Data supplied -
--- START ---

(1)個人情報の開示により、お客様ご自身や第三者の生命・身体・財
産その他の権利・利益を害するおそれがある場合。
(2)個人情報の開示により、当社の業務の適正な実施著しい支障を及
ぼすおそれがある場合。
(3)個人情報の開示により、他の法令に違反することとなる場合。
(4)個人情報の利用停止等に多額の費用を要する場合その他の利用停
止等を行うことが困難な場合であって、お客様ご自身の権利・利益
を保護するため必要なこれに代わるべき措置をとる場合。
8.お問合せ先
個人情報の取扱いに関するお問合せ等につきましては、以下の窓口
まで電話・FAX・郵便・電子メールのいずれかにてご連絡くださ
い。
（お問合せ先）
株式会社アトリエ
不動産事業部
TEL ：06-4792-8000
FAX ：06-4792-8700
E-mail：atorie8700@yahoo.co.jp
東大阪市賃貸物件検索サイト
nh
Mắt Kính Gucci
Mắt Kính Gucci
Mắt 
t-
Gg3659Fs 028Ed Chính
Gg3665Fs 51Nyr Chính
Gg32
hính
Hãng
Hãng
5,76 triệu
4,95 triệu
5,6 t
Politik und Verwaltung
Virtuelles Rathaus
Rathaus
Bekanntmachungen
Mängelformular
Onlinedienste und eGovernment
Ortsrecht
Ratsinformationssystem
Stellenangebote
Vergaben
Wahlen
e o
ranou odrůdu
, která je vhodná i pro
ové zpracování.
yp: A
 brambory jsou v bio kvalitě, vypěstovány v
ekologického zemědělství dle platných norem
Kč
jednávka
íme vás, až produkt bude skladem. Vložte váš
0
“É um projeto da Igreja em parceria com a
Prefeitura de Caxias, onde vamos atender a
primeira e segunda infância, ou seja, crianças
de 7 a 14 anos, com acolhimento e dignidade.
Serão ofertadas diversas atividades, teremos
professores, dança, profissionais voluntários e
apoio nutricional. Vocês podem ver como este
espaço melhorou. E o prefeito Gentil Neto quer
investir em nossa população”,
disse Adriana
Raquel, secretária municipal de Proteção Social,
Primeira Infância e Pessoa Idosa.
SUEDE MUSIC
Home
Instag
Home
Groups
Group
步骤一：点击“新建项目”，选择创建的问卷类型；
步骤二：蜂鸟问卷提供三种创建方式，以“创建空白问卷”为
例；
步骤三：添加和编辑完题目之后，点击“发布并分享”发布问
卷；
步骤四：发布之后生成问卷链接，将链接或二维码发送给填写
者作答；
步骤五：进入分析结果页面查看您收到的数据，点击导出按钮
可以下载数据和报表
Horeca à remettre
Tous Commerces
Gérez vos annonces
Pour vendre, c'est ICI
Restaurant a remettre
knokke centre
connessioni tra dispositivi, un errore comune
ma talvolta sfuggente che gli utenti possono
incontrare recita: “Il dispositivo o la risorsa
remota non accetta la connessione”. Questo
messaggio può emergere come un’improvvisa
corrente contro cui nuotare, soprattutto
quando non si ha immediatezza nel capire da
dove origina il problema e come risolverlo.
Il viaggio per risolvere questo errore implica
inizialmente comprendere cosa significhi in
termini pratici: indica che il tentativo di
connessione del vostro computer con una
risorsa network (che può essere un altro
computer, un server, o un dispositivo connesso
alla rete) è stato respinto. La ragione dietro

--- END ---

Task description - The answer should consist solely of the lines from the first line above through the one with "Il viaggio per", both included, repeated exactly.

Your response -
(1)個人情報の開示により、お客様ご自身や第三者の生命・身体・財
産その他の権利・利益を害するおそれがある場合。
(2)個人情報の開示により、当社の業務の適正な実施著しい支障を及
ぼすおそれがある場合。
(3)個人情報の開示により、他の法令に違反することとなる場合。
(4)個人情報の利用停止等に多額の費用を要する場合その他の利用停
止等を行うことが困難な場合であって、お客様ご自身の権利・利益
を保護するため必要なこれに代わるべき措置をとる場合。
8.お問合せ先
個人情報の取扱いに関するお問合せ等につきましては、以下の窓口
まで電話・FAX・郵便・電子メールのいずれかにてご連絡くださ
い。
（お問合せ先）
株式会社アトリエ
不動産事業部
TEL ：06-4792-8000
FAX ：06-4792-8700
E-mail：atorie8700@yahoo.co.jp
東大阪市賃貸物件検索サイト
nh
Mắt Kính Gucci
Mắt Kính Gucci
Mắt 
t-
Gg3659Fs 028Ed Chính
Gg3665Fs 51Nyr Chính
Gg32
hính
Hãng
Hãng
5,76 triệu
4,95 triệu
5,6 t
Politik und Verwaltung
Virtuelles Rathaus
Rathaus
Bekanntmachungen
Mängelformular
Onlinedienste und eGovernment
Ortsrecht
Ratsinformationssystem
Stellenangebote
Vergaben
Wahlen
e o
ranou odrůdu
, která je vhodná i pro
ové zpracování.
yp: A
 brambory jsou v bio kvalitě, vypěstovány v
ekologického zemědělství dle platných norem
Kč
jednávka
íme vás, až produkt bude skladem. Vložte váš
0
“É um projeto da Igreja em parceria com a
Prefeitura de Caxias, onde vamos atender a
primeira e segunda infância, ou seja, crianças
de 7 a 14 anos, com acolhimento e dignidade.
Serão ofertadas diversas atividades, teremos
professores, dança, profissionais voluntários e
apoio nutricional. Vocês podem ver como este
espaço melhorou. E o prefeito Gentil Neto quer
investir em nossa população”,
disse Adriana
Raquel, secretária municipal de Proteção Social,
Primeira Infância e Pessoa Idosa.
SUEDE MUSIC
Home
Instag
Home
Groups
Group
步骤一：点击“新建项目”，选择创建的问卷类型；
步骤二：蜂鸟问卷提供三种创建方式，以“创建空白问卷”为
例；
步骤三：添加和编辑完题目之后，点击“发布并分享”发布问
卷；
步骤四：发布之后生成问卷链接，将链接或二维码发送给填写
者作答；
步骤五：进入分析结果页面查看您收到的数据，点击导出按钮
可以下载数据和报表
Horeca à remettre
Tous Commerces
Gérez vos annonces
Pour vendre, c'est ICI
Restaurant a remettre
knokke centre
connessioni tra dispositivi, un errore comune
ma talvolta sfuggente che gli utenti possono
incontrare recita: “Il dispositivo o la risorsa
remota non accetta la connessione”. Questo
messaggio può emergere come un’improvvisa
corrente contro cui nuotare, soprattutto
quando non si ha immediatezza nel capire da
dove origina il problema e come risolverlo.
Il viaggio per risolvere questo errore implica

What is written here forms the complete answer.